Questions on the material:
1 > In the text on flooring over concrete, from what part of the house does the father-in-law heat his entire home?
2 > Carry on the text about flooring over concrete, picking up right after its final sentence.

Provided passage:
3)There are produsts out there that can insulate your floor (somewhat) and also block the moisture coming from the concrete. These products often come in rolls and can be easily applyed to the concrete by simply using a specialty scotch like tape. Then a flooring such as lock in place type pergo, floating floor such as vynil roll or hard wood can be applied.

4)There is a hard wood floor sold today that can be glued directly to the concrete. This wood floor is specially treated to block moisture and lock in similar to regular hard woods. I've never installed one of these, but have seen it advertised on line.

5)Ceramic tyle can be directly put on the concrete. This is probably the best way to assure breathability and moisture compatibility. But probably doesn't offer much Rvalue to your floors. My father inlaw has a tyle floor in his raised ranch. He heats his entire house beautifully from his finished basement. I will be doing mine with tyle soon!

I have yet to see scientific measurements on how much heat is lost to concrete floors. The concrete slab is usually well beyond the frost barrier where more constant temperatures are present in the dirt. That factor, plus the heat rises factor are what really stick out in my mind. There's no question that heat is lost to concrete floors. But how much? I am certain that concrete walls that are touching the frost line are far worse a culprit! In my humble opinion, get the wall done and worry about the floor later, unless you have the dough to do it all at once!

Whatever you decide to put on the floors, I would not put anything flammable under the stove. Only tyle, brick, stone or things of the such. Never wood, foam, plastic, carpet, paint or anything flammable.

Excerpted data:
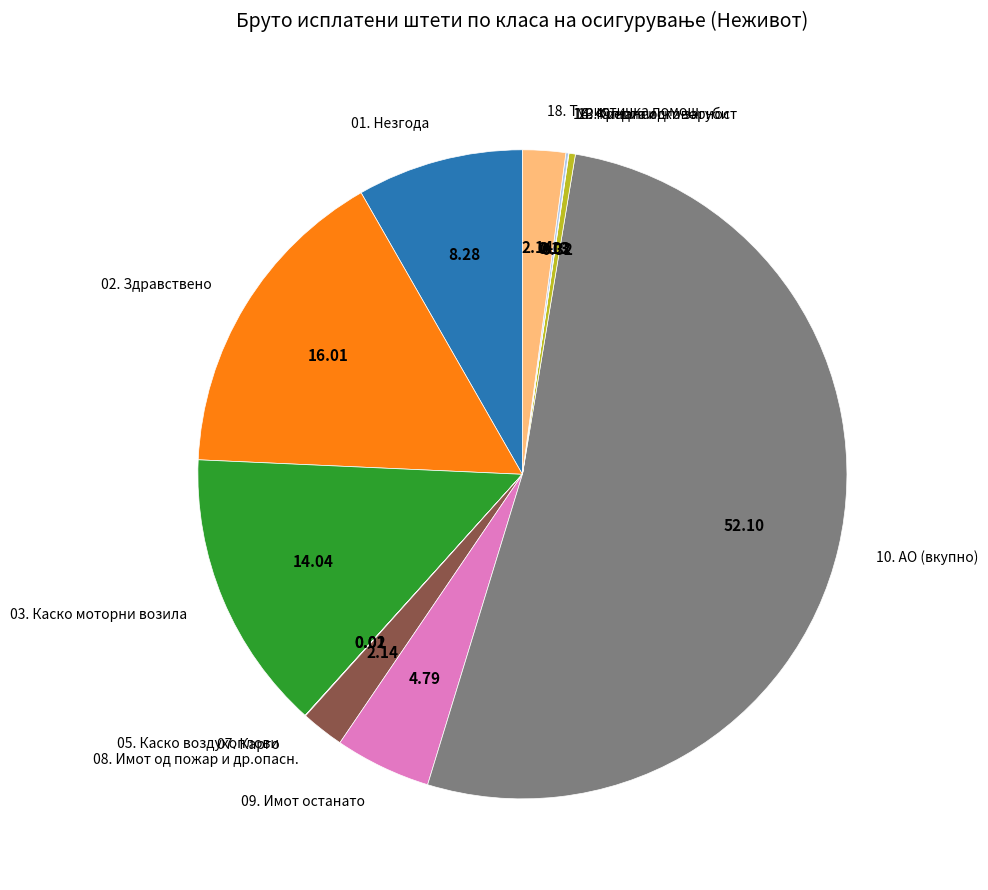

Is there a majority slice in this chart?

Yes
---
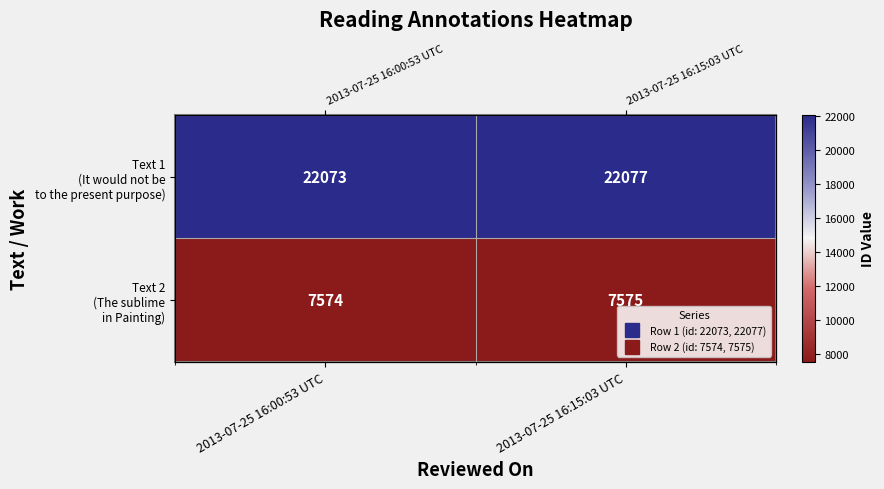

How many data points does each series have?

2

Responses for each task:
1 > His finished basement.

2 >
Pipe damper will help.as well as any insulation.... but I think the dealer looked at size of the house to stove.... not taking in the stone chimny, walls etc... sq ft wise it should work... throw in your variables and you need a bigger stove for quick returns... even with the damper that stove needs to run 24/7 to heat up all that mass before you will feel the house warm..
Pipe damper -yes insulate walls/floors yes .... bigger stove of course why not... I believe in bigger is better with wood stoves,.get the largest you can fit... especially if you are in a cold/colder climate
 
You might first consider getting an infrared thermal energy audit. This can pinpoint the deficient points in your house's thermal envelope.
Fixing air leaks at sill plates, at rim joists, at the rough openings around windows behind the trim, etc. and correcting areas of poor insulation will make a significant difference.
Then I'd worry about what size stove and the stove installation details.
 
Insulation and other house issues aside, I think there is definitely wrong with how my stove is operating.

I do not think my stove is doing what you all seem to refer to as a secondary burn. Judging by how my Regency insert looked while it ran in my old house, and by the videos I see here posted here, I am not getting any of that.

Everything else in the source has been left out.